** WHAT TO DO **
(a) List every transgenic organism that the article on optically imaging neural networks in wild-type organisms names.
(b) Write the next part of the article on optically imaging neural network dynamics in sea slugs, starting after its last sentence.

** DOCUMENT PASSAGE **

Optically imaging neural network dynamics in wild-type organisms

Interconnections among billions of relatively simple neurons drive human brain complexity. Signals transmitted in neural networks seem to be the foundation for all human activity, from yanking a hand from a flame to mulling over Descartes’ epistemology. The very complexity that enables human curiosity and reason also makes the human brain difficult to examine. That’s why neurobiologists study a range of organisms with simpler nervous systems. These include wild-type organisms from throughout the animal kingdom, and transgenic organisms such as mice, Drosophila flies, and the nematode C. elegans. Professor William Frost and his colleagues at Rosalind Franklin University (Chicago, IL) are using optical imaging to tease out the dynamics of neural networks of another class of animals: marine mollusks.

A simple nervous system

Nudibranchs, a type of sea slug, are gastropod mollusks with several features that make them desirable as subjects for neural studies. To begin with, their central ganglia have only a few thousand neurons. According to Frost, that means single neurons can have outsize effects. In addition, “Their neurons are larger,” he says, “than an elephant’s or a whale’s”—up to 800 µm. Those neurons direct several different types of behavior. For example, when a nudibranch such as Tritonia diomedea detects the touch of a seastar, it flexes alternately in opposite directions in a sequenced motion called “escape swimming,” which propels the nudibranch up into the current flow and hence to safety.

That complex signal progression is, in principle, the same kind of network activity that underlies human cognitive processes. Optical methods—using light to investigate the magnitude and timing of neural signals—provide both the spatial and temporal resolution necessary to investigate interactions among neurons, but only a handful of model organisms have been optogenetically modified to emit light in conjunction with neural activity. With only a few organisms to investigate, it’s difficult to identify general behaviors and their underlying principles.

A new multicenter project is aimed at producing an optogenetically modified version of a sea slug. Part of the groundwork is demonstrating the value of these organisms, which Frost and his team do by applying a technique they developed to visualize neural activity in wild-type gastropod mollusks such as T. diomedea and Aplysia californica (see figure).¹

One hundred and fifty in a single acquisition

The nervous systems in organisms such as T. diomedea remain functional even when almost completely excised from the body. This makes it possible to image the pedal ganglia, the brain region connected to the “foot” in these organisms. Frost uses voltage-sensitive dyes (VSDs) that rapidly change their optical properties in response to voltage changes. The VSDs chosen for this work—RH155 and RH482—increase their absorption at long wavelengths in response to a neural voltage spike. The VSDs exhibit a small absorption change from 650 to 750 nm, so an LED centered at 735 nm is used as the illumination source.

** DATA **

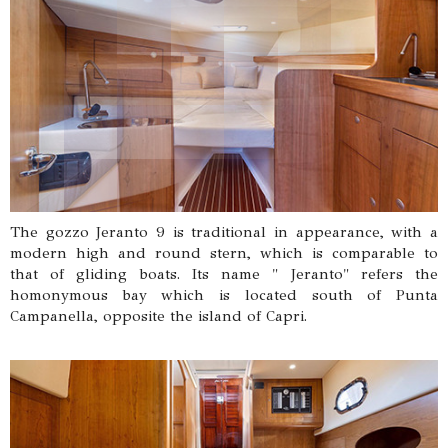
The gozzo Jeranto 9 is traditional in appearance, with a
modern high and round stern, which is comparable to
that of gliding boats. Its name " Jeranto" refers the
homonymous bay which is located south of Punta
Campanella, opposite the island of Capri.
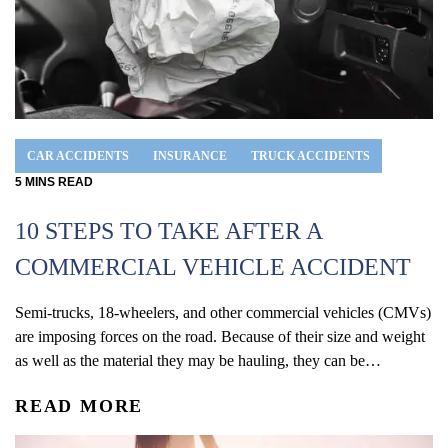
CAR ACCIDENTS
INSURANCE
TRUCK ACCIDENTS
5
MINS
READ
10 STEPS TO TAKE AFTER A
COMMERCIAL VEHICLE ACCIDENT
Semi-trucks, 18-wheelers, and other commercial vehicles (CMVs)
are imposing forces on the road. Because of their size and weight
as well as the material they may be hauling, they can be
intimidating to other drivers on the road. While being in an
READ MORE
accident is a traumatic experience, an accident can be even
more catastrophic and life-changing if...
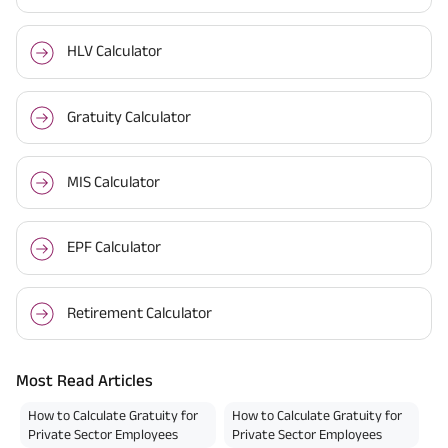
HLV Calculator
Gratuity Calculator
MIS Calculator
EPF Calculator
Retirement Calculator
Most Read Articles
How to Calculate Gratuity for
How to Calculate Gratuity for
Private Sector Employees
Private Sector Employees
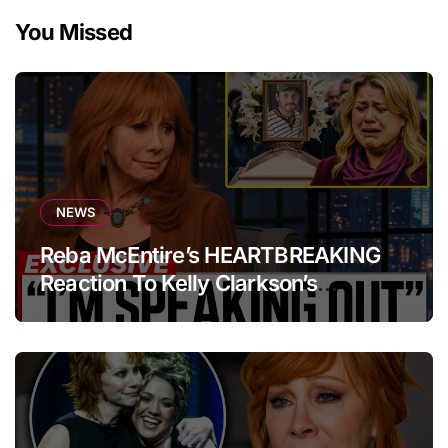
You Missed
NEWS
Reba McEntire’s HEARTBREAKING
Reaction To Kelly Clarkson’s
Emotional Tribute At Funeral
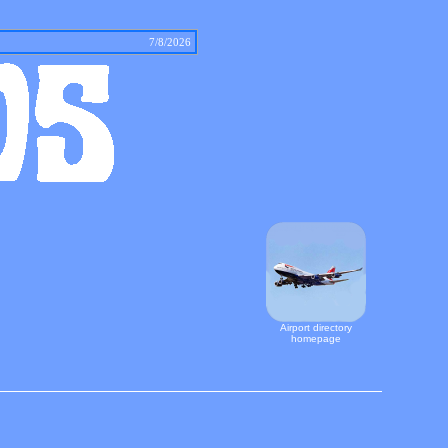
tact
7/8/2026
Airport directory
homepage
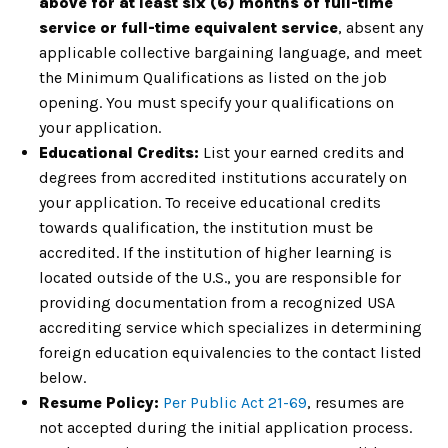
above for at least six (6) months of full-time
service or full-time equivalent service
, absent any
applicable collective bargaining language, and meet
the Minimum Qualifications as listed on the job
opening. You must specify your qualifications on
your application.
Educational Credits:
List your earned credits and
degrees from accredited institutions accurately on
your application. To receive educational credits
towards qualification, the institution must be
accredited. If the institution of higher learning is
located outside of the U.S., you are responsible for
providing documentation from a recognized USA
accrediting service which specializes in determining
foreign education equivalencies to the contact listed
below.
Resume Policy:
Per Public Act 21-69
, resumes are
not accepted during the initial application process.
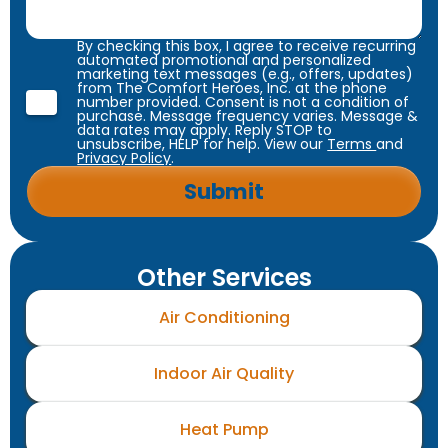
By checking this box, I agree to receive recurring
automated promotional and personalized
marketing text messages (e.g., offers, updates)
from The Comfort Heroes, Inc. at the phone
number provided. Consent is not a condition of
purchase. Message frequency varies. Message &
data rates may apply. Reply STOP to
unsubscribe, HELP for help. View our
Terms
and
Privacy Policy
.
Other Services
Air Conditioning
Indoor Air Quality
Heat Pump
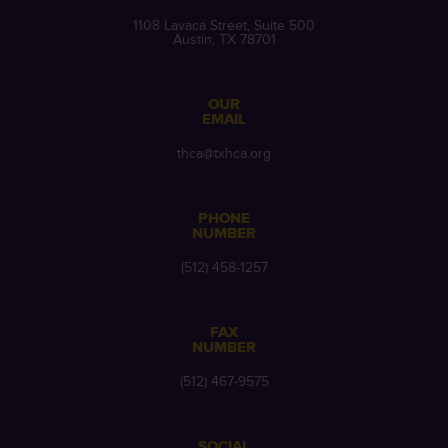
1108 Lavaca Street, Suite 500
Austin, TX 78701
OUR
EMAIL
thca@txhca.org
PHONE
NUMBER
(512) 458-1257
FAX
NUMBER
(512) 467-9575
SOCIAL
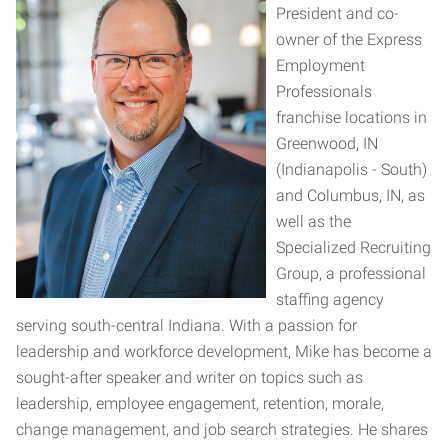
President and co-
owner of the Express
Employment
Professionals
franchise locations in
Greenwood, IN
(Indianapolis - South)
and Columbus, IN, as
well as the
Specialized Recruiting
Group, a professional
staffing agency
serving south-central Indiana. With a passion for
leadership and workforce development, Mike has become a
sought-after speaker and writer on topics such as
leadership, employee engagement, retention, morale,
change management, and job search strategies. He shares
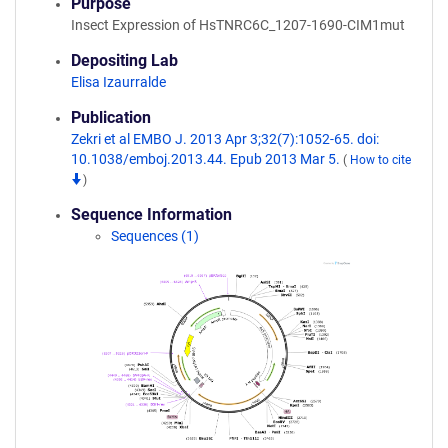
Purpose
Insect Expression of HsTNRC6C_1207-1690-CIM1mut
Depositing Lab
Elisa Izaurralde
Publication
Zekri et al EMBO J. 2013 Apr 3;32(7):1052-65. doi:
10.1038/emboj.2013.44. Epub 2013 Mar 5.
(
How to cite
)
Sequence Information
Sequences (1)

** EXERCISE RESPONSES **
(a) mice, Drosophila flies, the nematode C. elegans

(b)
The imaging system can either be a CMOS-based camera or a photodiode array. The photodiode array is AC-coupled, making it sensitive only to fluctuations in light level. The hexagonal 464-element photodiode array (PDA) used in this work is capable of simultaneously acquiring signals from all of the 150 or so ganglion neurons. The PDA resolution is not high enough to resolve detail in a typical pedal ganglion, but the signals are processed to correlate the photodiodes with specific neurons—often with several photodiodes detecting a single neuron. In addition, the system registers the photodiode field to a photographic image of the neurons.

In a recent methods paper,² Frost and his colleagues described several typical experiments. Correlated photodiode outputs are processed to determine which photodiodes are associated with each given neuron. When one of the pedal sensory nerves is stimulated, simulating a predator’s touch, the photodiode array collects intensity information from each of the previously identified neurons. Signal analysis identifies interactions among individual neurons and groups of neurons, revealing details of neural network dynamics.

In addition to demonstrating the method on previously studied organisms, the group tailored the technique to analyze Berghia stephanieae, an organism new to neurobiological investigation, and now the focus of efforts to produce a transgenic version. Unlike other sea slugs, B. stephanieae is easily bred in the laboratory environment. The organism is an attractive candidate for neurological study because it has the same features as other sea slugs—large neurons, behavior triggered by single neurons, and the capability to exhibit networked neural activity.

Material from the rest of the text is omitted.